- Flag
- Interactive map of Oromia
- Country: Ethiopia
- Region: Amhara
- Seat: Kemise

Area
- • Total: 3,470.04 km^{2} (1,339.79 sq mi)

Population (2012 est.)
- • Total: 500,267
- • Density: 144.19/km^{2} (373.5/sq mi)

= Oromia Zone =

Zone in Oromia Region of Ethiopia

A map of the regions and zones of Ethiopia

The Oromia Zone (Godina Oromiyaa; Amharic: ኦሮሚያ ዞን) is a zone in Amhara Region of Ethiopia. Oromia is named for the Oromo people, who settled along the edge of the Ethiopian Highlands that form this Zone. Oromia Zone is bordered on the southwest by North Shewa Zone, on the northwest by South Wollo and Argobba special woreda, and on the east by the Afar Region. The Zone consists of 5 Woredas which are Artuma Fursi, Bati, Dewa Cheffa, Dewe Harewa, Jile Tumuga and Kemisie town. Kemise is the administrative center of the Zone.

The Oromia Zone was created in the late summer of 1994, according to one account in response to pressure from the Oromo Liberation Front, which was actively agitating for autonomy for Wollo Oromo during late 1991 and early 1992. Four woredas were taken from Debub Wollo—Baati, Dewe, Esseya Gulla and Artuma—and two woredas from Semien Shewa—Fursi and Senbete—and appointing Kamisee to be the Zonal capital. The new zone was organized into five woredas by combining Artuma and Fursi into one and renaming Esseya Gola to Chaffa Gola. The numbers and areas of the constituent Districts have since changed.

==Demographics==
A 2012 estimate puts the population at 500,267. This gives a population density of 144.19 people per square kilometer (373.39 people per square mile), given its area of 289,164.29 square kilometers (115,121.88 square miles), lower than the Amhara Region average of 169.16 people per square kilometer (438.11 people per square mile).

Based on the 2007 Census conducted by the Central Statistical Agency of Ethiopia (CSA), this Zone has a total population of 457,278, a decrease of -1.23% from the 1994 census, of whom 227,328 are men and 229,950 women; with an area of 3,470.04 square kilometers, Oromia has a population density of 131.78. While 51,728 or 11.31% are urban inhabitants, a further 2,005 or 0.44% are pastoralists.
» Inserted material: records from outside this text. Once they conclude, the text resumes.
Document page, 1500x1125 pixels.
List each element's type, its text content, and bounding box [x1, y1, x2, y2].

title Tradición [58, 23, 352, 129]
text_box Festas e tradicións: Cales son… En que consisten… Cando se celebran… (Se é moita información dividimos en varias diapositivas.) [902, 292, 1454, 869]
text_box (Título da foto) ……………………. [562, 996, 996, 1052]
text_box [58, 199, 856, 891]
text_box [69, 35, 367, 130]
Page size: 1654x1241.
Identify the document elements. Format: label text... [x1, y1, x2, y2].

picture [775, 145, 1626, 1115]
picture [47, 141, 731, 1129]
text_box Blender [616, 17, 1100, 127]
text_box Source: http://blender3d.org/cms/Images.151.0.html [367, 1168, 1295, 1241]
A total of 101,442 households were counted in this Zone, which results in an average of 4.51 persons to a household, and 97,957 housing units.

The 1994 national census reported a total population for this Zone of 462,951 in 97,025 households, of whom 232,461 were men and 230,490 women; 39,666 or 8.57% of its population were urban dwellers at the time.
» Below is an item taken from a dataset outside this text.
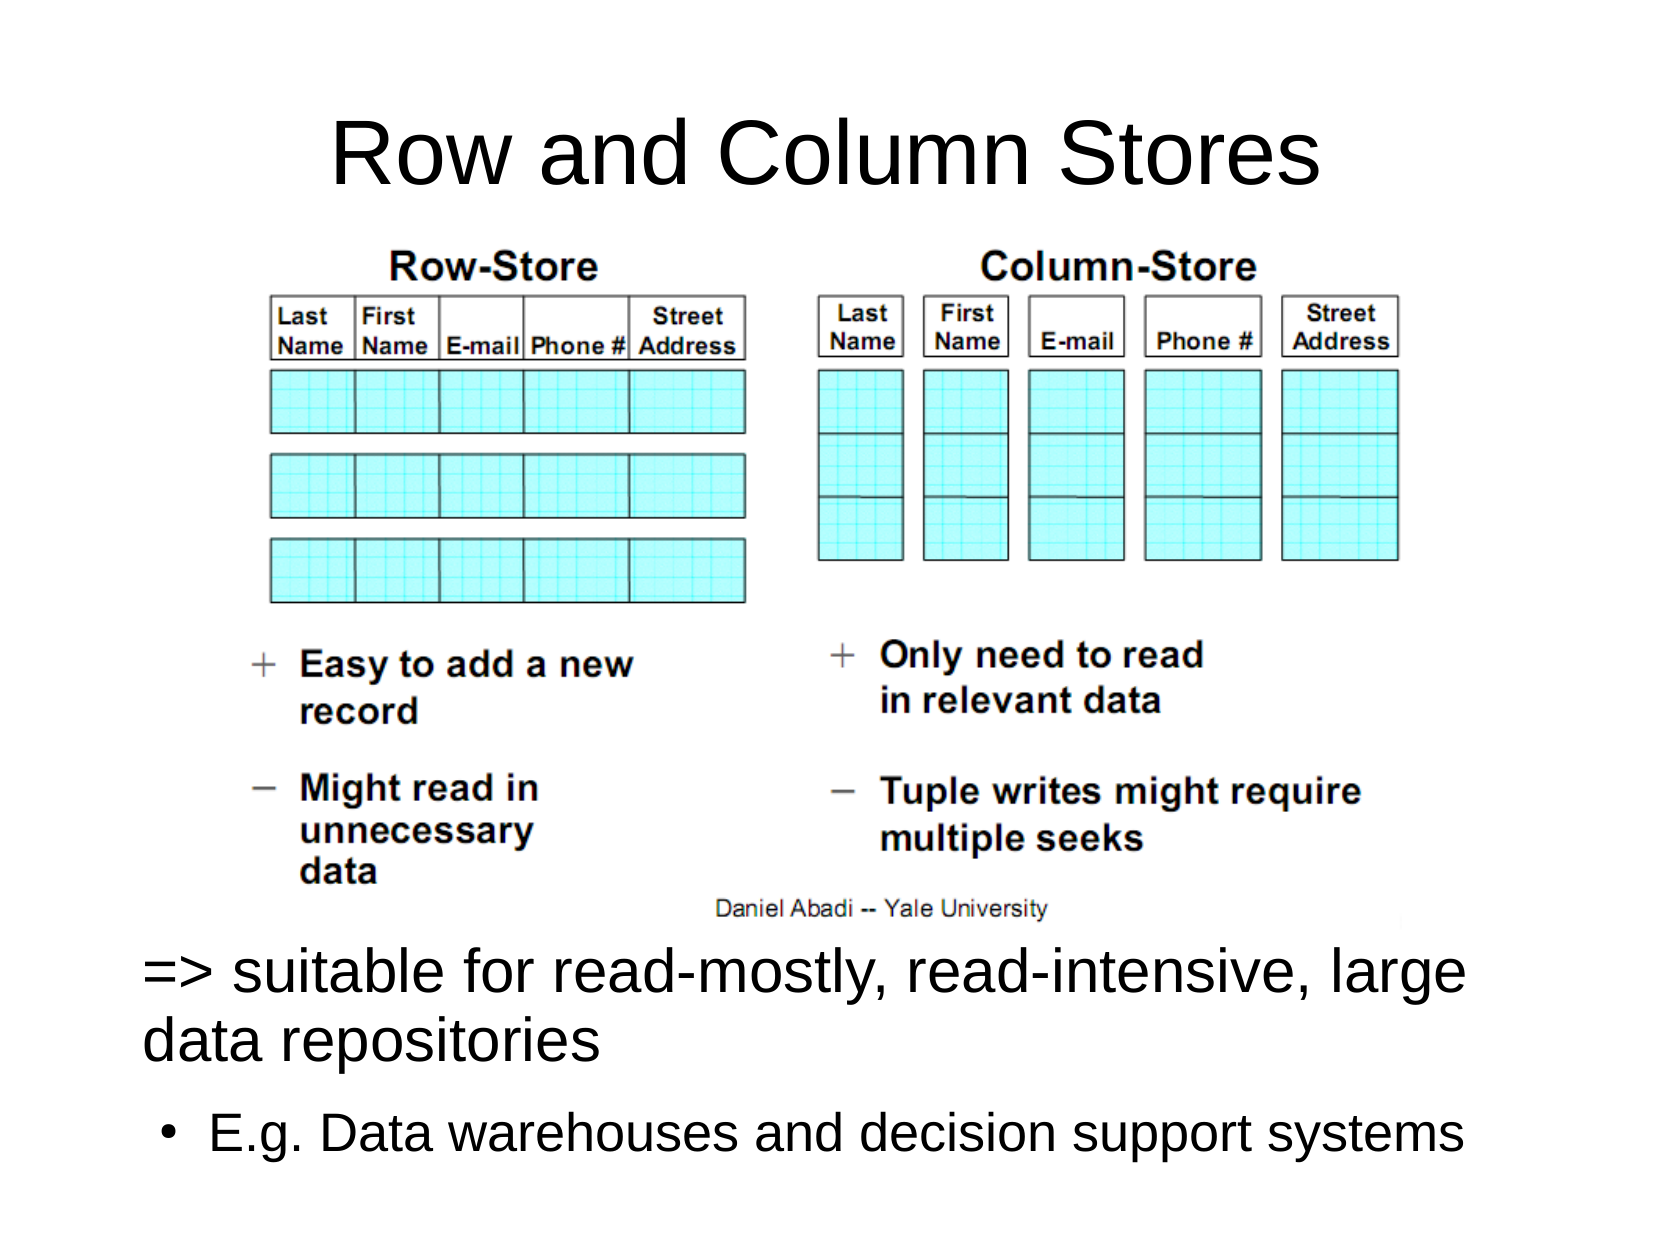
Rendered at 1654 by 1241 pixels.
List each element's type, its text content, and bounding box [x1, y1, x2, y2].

text_box [249, 241, 1402, 354]
list => suitable for read-mostly, read-intensive, large data repositories E.g. Data warehouses and decision support systems [76, 354, 1565, 1173]
title Row and Column Stores [82, 49, 1571, 257]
The three largest ethnic groups reported in Oromia in 1994 were the Oromo (65.34%), the Amhara (31.79%), and the Argobba (2.29%); all other ethnic groups made up 0.58% of the population. Oromo was spoken as a first language by 65.08%, and 34.29% spoke Amharic; the remaining 0.63% spoke all other primary languages reported. 98.01% were Muslim, and 1.92% of the population said they practiced Ethiopian Orthodox Christianity. By 2007, these had shifted dramatically, with reports of Oromo at 86.07%, the Amhara at 12.54%, and all other ethnic groups making up 1.39% of the population. At that point Oromo was spoken as a first language by 82.13% of the population, and 16.99% spoke Somali, with all other primary languages reported making up the remaining 0.88% . 97.07% were Muslim, and 2.4% of the population said they practiced Ethiopian Orthodox Christianity.
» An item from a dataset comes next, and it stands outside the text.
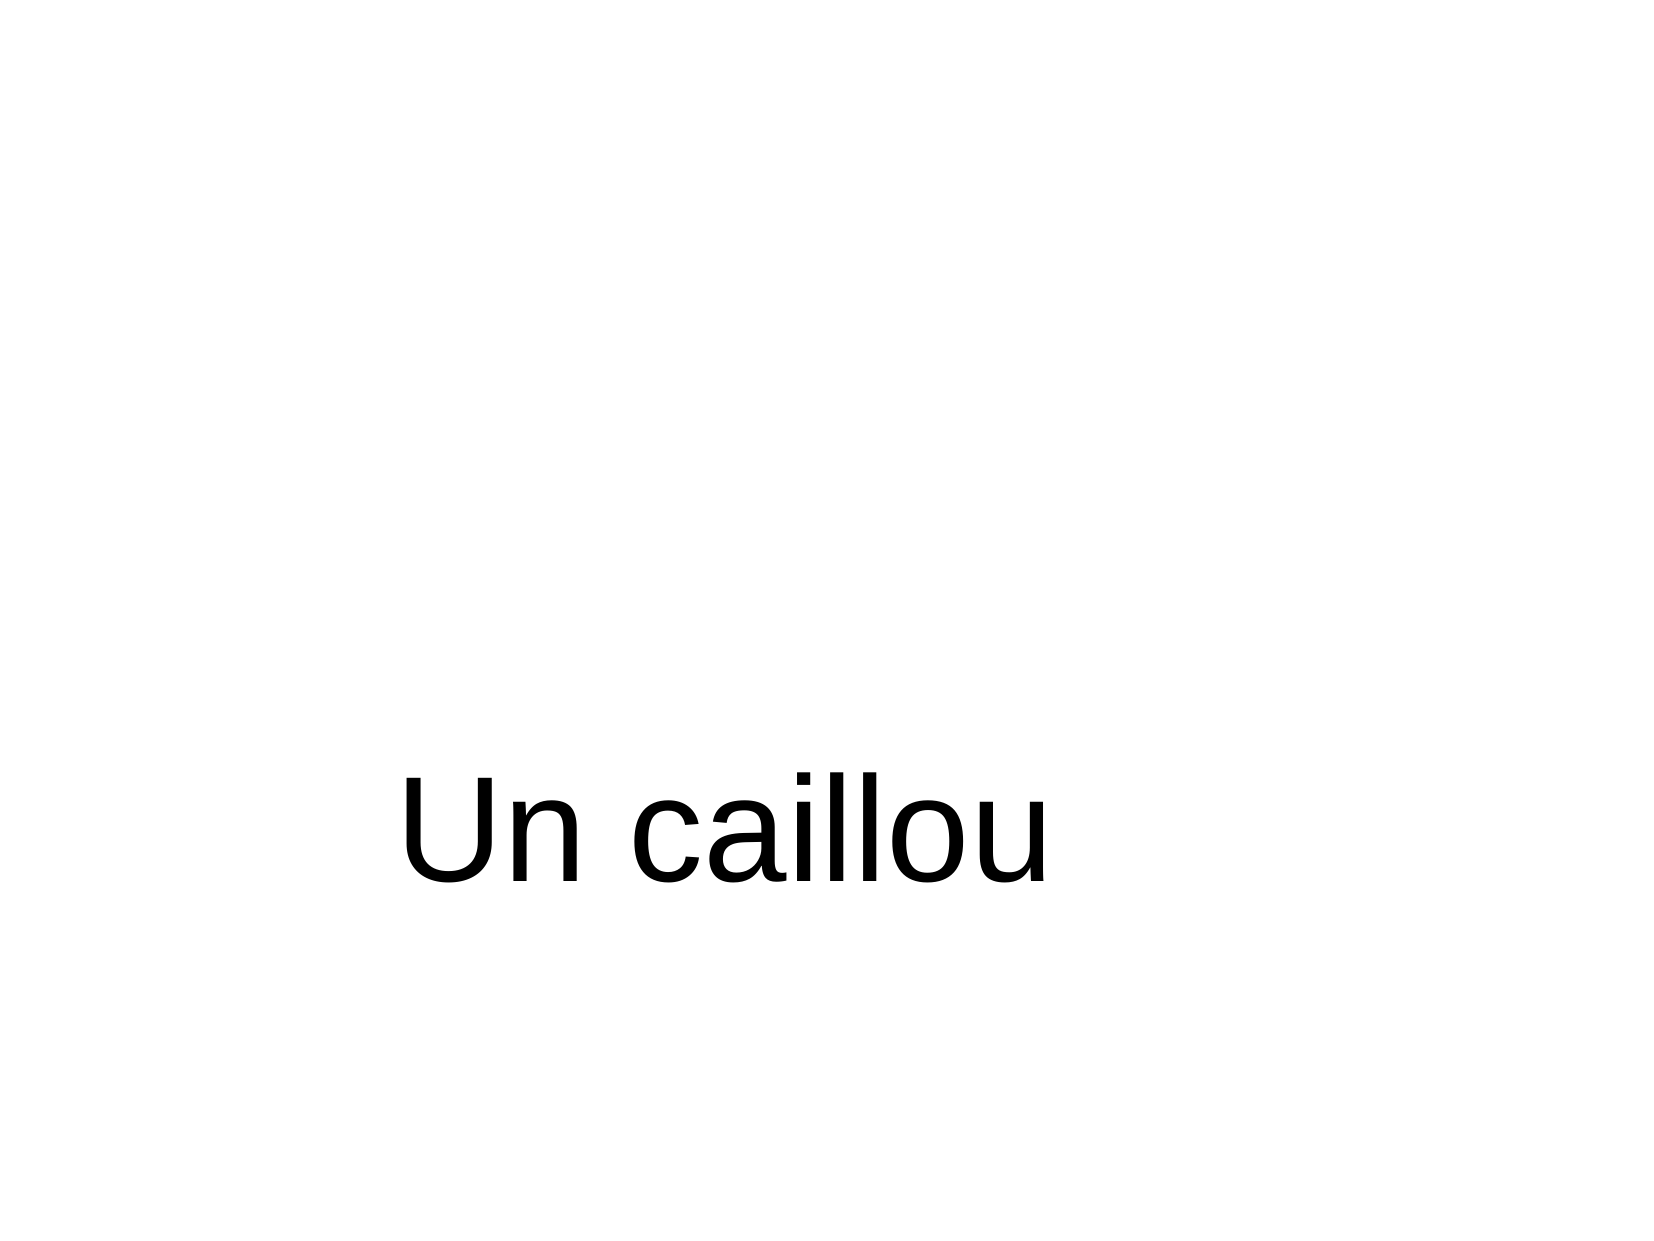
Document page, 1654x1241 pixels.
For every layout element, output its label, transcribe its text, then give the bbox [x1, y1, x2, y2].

text_box Un caillou [380, 738, 1477, 921]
According to a May 24, 2004 World Bank memorandum, 5% of the inhabitants of Oromia have access to electricity, this zone has a road density of 23.9 kilometers per 1000 square kilometers (compared to the national average of 30 kilometers), the average rural household has 0.6 hectare of land (compared to the national average of 1.01 hectare of land and an average of 0.75 for the Amhara Region) and the equivalent of 0.5 heads of livestock. 10.9% of the population is in non-farm related jobs, compared to the national average of 25% and a regional average of 21%. 25% of all eligible children are enrolled in primary school, and 3% in secondary schools. 100% of the zone is exposed to malaria, and none to Tsetse fly. The memorandum gave this zone a drought risk rating of 565.

==2021 Clashes in Oromia Zone==
There have been two episodes of large-scale ethnic violence killing hundreds in and around the Ethiopian town of Ataye between the Oromo Liberation Army on one side and the Amhara militias (Fano) and Special Forces on the other. leading to nearly a quarter of the town being destroyed and hundreds of thousands displaced.